■ **Data to examine**

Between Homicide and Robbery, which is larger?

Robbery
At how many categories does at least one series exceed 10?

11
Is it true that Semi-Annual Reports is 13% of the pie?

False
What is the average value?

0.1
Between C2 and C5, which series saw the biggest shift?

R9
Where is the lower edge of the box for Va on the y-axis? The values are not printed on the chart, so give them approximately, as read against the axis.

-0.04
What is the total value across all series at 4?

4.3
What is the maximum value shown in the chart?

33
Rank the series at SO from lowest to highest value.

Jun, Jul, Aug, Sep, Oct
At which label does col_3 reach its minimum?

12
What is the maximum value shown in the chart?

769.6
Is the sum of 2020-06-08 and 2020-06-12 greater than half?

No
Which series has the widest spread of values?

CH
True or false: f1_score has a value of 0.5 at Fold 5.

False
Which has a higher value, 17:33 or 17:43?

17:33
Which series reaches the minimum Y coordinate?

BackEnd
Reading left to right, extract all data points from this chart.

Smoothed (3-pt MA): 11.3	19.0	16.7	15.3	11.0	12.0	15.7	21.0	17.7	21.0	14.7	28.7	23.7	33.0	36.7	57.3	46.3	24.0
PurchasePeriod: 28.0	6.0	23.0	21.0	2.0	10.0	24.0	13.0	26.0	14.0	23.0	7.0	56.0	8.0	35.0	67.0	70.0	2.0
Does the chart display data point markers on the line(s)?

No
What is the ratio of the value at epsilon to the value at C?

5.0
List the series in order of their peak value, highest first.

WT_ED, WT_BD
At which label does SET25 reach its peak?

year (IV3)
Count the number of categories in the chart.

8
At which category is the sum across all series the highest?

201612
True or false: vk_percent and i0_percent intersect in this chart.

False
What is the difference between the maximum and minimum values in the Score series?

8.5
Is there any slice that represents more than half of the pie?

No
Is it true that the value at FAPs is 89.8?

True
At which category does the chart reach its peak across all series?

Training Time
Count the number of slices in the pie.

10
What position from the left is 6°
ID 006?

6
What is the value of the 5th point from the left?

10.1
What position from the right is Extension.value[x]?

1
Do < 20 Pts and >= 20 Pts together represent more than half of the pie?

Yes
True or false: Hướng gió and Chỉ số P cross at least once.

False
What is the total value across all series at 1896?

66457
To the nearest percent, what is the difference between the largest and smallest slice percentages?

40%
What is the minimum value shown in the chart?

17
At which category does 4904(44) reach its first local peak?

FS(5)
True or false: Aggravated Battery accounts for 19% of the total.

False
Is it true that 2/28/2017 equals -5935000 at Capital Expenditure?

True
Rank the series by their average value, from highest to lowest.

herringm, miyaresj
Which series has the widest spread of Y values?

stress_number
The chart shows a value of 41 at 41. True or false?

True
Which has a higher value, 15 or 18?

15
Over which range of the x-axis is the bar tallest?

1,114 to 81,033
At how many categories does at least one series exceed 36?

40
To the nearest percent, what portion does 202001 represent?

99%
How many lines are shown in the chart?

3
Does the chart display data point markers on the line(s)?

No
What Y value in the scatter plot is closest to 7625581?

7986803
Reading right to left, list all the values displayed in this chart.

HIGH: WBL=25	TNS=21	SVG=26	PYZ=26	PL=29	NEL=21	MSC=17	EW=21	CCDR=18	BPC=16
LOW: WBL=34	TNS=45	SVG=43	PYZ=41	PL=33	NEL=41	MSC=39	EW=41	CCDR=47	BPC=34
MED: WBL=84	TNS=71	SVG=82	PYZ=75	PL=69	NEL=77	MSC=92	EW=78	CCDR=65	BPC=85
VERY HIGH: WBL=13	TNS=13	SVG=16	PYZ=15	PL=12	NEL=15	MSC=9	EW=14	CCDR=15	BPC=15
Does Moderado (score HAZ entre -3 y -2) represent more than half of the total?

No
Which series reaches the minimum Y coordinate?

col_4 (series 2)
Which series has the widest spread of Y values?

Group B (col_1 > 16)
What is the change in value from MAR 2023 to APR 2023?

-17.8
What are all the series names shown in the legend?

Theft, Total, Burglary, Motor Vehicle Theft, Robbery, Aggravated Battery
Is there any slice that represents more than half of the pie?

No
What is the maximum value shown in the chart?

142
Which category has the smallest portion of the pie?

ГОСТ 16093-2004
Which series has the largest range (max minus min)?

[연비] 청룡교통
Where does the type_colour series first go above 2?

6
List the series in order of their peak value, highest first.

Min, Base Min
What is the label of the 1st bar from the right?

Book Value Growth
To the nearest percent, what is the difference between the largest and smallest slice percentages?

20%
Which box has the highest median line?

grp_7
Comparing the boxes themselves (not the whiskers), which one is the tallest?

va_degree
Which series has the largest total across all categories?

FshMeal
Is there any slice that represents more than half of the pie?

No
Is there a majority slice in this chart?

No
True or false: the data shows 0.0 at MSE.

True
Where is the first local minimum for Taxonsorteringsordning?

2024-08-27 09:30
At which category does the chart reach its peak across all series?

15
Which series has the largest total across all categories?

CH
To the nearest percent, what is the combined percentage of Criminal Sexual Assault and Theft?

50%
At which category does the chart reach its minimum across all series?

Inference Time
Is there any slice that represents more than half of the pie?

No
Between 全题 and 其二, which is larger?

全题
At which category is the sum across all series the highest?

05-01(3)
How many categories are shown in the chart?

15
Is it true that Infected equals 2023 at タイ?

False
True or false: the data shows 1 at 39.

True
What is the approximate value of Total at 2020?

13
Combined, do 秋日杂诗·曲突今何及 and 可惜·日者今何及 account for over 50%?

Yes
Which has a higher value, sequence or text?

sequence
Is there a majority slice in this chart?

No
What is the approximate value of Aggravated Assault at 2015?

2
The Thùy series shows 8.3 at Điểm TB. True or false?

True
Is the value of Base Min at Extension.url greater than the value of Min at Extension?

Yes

■ **Work order**
Copy out the lines above again, replacing "the pie" with "the donut" wherever it appears and changing nothing else.

■ **Response below**
Between Homicide and Robbery, which is larger?

Robbery
At how many categories does at least one series exceed 10?

11
Is it true that Semi-Annual Reports is 13% of the donut?

False
What is the average value?

0.1
Between C2 and C5, which series saw the biggest shift?

R9
Where is the lower edge of the box for Va on the y-axis? The values are not printed on the chart, so give them approximately, as read against the axis.

-0.04
What is the total value across all series at 4?

4.3
What is the maximum value shown in the chart?

33
Rank the series at SO from lowest to highest value.

Jun, Jul, Aug, Sep, Oct
At which label does col_3 reach its minimum?

12
What is the maximum value shown in the chart?

769.6
Is the sum of 2020-06-08 and 2020-06-12 greater than half?

No
Which series has the widest spread of values?

CH
True or false: f1_score has a value of 0.5 at Fold 5.

False
Which has a higher value, 17:33 or 17:43?

17:33
Which series reaches the minimum Y coordinate?

BackEnd
Reading left to right, extract all data points from this chart.

Smoothed (3-pt MA): 11.3	19.0	16.7	15.3	11.0	12.0	15.7	21.0	17.7	21.0	14.7	28.7	23.7	33.0	36.7	57.3	46.3	24.0
PurchasePeriod: 28.0	6.0	23.0	21.0	2.0	10.0	24.0	13.0	26.0	14.0	23.0	7.0	56.0	8.0	35.0	67.0	70.0	2.0
Does the chart display data point markers on the line(s)?

No
What is the ratio of the value at epsilon to the value at C?

5.0
List the series in order of their peak value, highest first.

WT_ED, WT_BD
At which label does SET25 reach its peak?

year (IV3)
Count the number of categories in the chart.

8
At which category is the sum across all series the highest?

201612
True or false: vk_percent and i0_percent intersect in this chart.

False
What is the difference between the maximum and minimum values in the Score series?

8.5
Is there any slice that represents more than half of the donut?

No
Is it true that the value at FAPs is 89.8?

True
At which category does the chart reach its peak across all series?

Training Time
Count the number of slices in the donut.

10
What position from the left is 6°
ID 006?

6
What is the value of the 5th point from the left?

10.1
What position from the right is Extension.value[x]?

1
Do < 20 Pts and >= 20 Pts together represent more than half of the donut?

Yes
True or false: Hướng gió and Chỉ số P cross at least once.

False
What is the total value across all series at 1896?

66457
To the nearest percent, what is the difference between the largest and smallest slice percentages?

40%
What is the minimum value shown in the chart?

17
At which category does 4904(44) reach its first local peak?

FS(5)
True or false: Aggravated Battery accounts for 19% of the total.

False
Is it true that 2/28/2017 equals -5935000 at Capital Expenditure?

True
Rank the series by their average value, from highest to lowest.

herringm, miyaresj
Which series has the widest spread of Y values?

stress_number
The chart shows a value of 41 at 41. True or false?

True
Which has a higher value, 15 or 18?

15
Over which range of the x-axis is the bar tallest?

1,114 to 81,033
At how many categories does at least one series exceed 36?

40
To the nearest percent, what portion does 202001 represent?

99%
How many lines are shown in the chart?

3
Does the chart display data point markers on the line(s)?

No
What Y value in the scatter plot is closest to 7625581?

7986803
Reading right to left, list all the values displayed in this chart.

HIGH: WBL=25	TNS=21	SVG=26	PYZ=26	PL=29	NEL=21	MSC=17	EW=21	CCDR=18	BPC=16
LOW: WBL=34	TNS=45	SVG=43	PYZ=41	PL=33	NEL=41	MSC=39	EW=41	CCDR=47	BPC=34
MED: WBL=84	TNS=71	SVG=82	PYZ=75	PL=69	NEL=77	MSC=92	EW=78	CCDR=65	BPC=85
VERY HIGH: WBL=13	TNS=13	SVG=16	PYZ=15	PL=12	NEL=15	MSC=9	EW=14	CCDR=15	BPC=15
Does Moderado (score HAZ entre -3 y -2) represent more than half of the total?

No
Which series reaches the minimum Y coordinate?

col_4 (series 2)
Which series has the widest spread of Y values?

Group B (col_1 > 16)
What is the change in value from MAR 2023 to APR 2023?

-17.8
What are all the series names shown in the legend?

Theft, Total, Burglary, Motor Vehicle Theft, Robbery, Aggravated Battery
Is there any slice that represents more than half of the donut?

No
What is the maximum value shown in the chart?

142
Which category has the smallest portion of the donut?

ГОСТ 16093-2004
Which series has the largest range (max minus min)?

[연비] 청룡교통
Where does the type_colour series first go above 2?

6
List the series in order of their peak value, highest first.

Min, Base Min
What is the label of the 1st bar from the right?

Book Value Growth
To the nearest percent, what is the difference between the largest and smallest slice percentages?

20%
Which box has the highest median line?

grp_7
Comparing the boxes themselves (not the whiskers), which one is the tallest?

va_degree
Which series has the largest total across all categories?

FshMeal
Is there any slice that represents more than half of the donut?

No
Is there a majority slice in this chart?

No
True or false: the data shows 0.0 at MSE.

True
Where is the first local minimum for Taxonsorteringsordning?

2024-08-27 09:30
At which category does the chart reach its peak across all series?

15
Which series has the largest total across all categories?

CH
To the nearest percent, what is the combined percentage of Criminal Sexual Assault and Theft?

50%
At which category does the chart reach its minimum across all series?

Inference Time
Is there any slice that represents more than half of the donut?

No
Between 全题 and 其二, which is larger?

全题
At which category is the sum across all series the highest?

05-01(3)
How many categories are shown in the chart?

15
Is it true that Infected equals 2023 at タイ?

False
True or false: the data shows 1 at 39.

True
What is the approximate value of Total at 2020?

13
Combined, do 秋日杂诗·曲突今何及 and 可惜·日者今何及 account for over 50%?

Yes
Which has a higher value, sequence or text?

sequence
Is there a majority slice in this chart?

No
What is the approximate value of Aggravated Assault at 2015?

2
The Thùy series shows 8.3 at Điểm TB. True or false?

True
Is the value of Base Min at Extension.url greater than the value of Min at Extension?

Yes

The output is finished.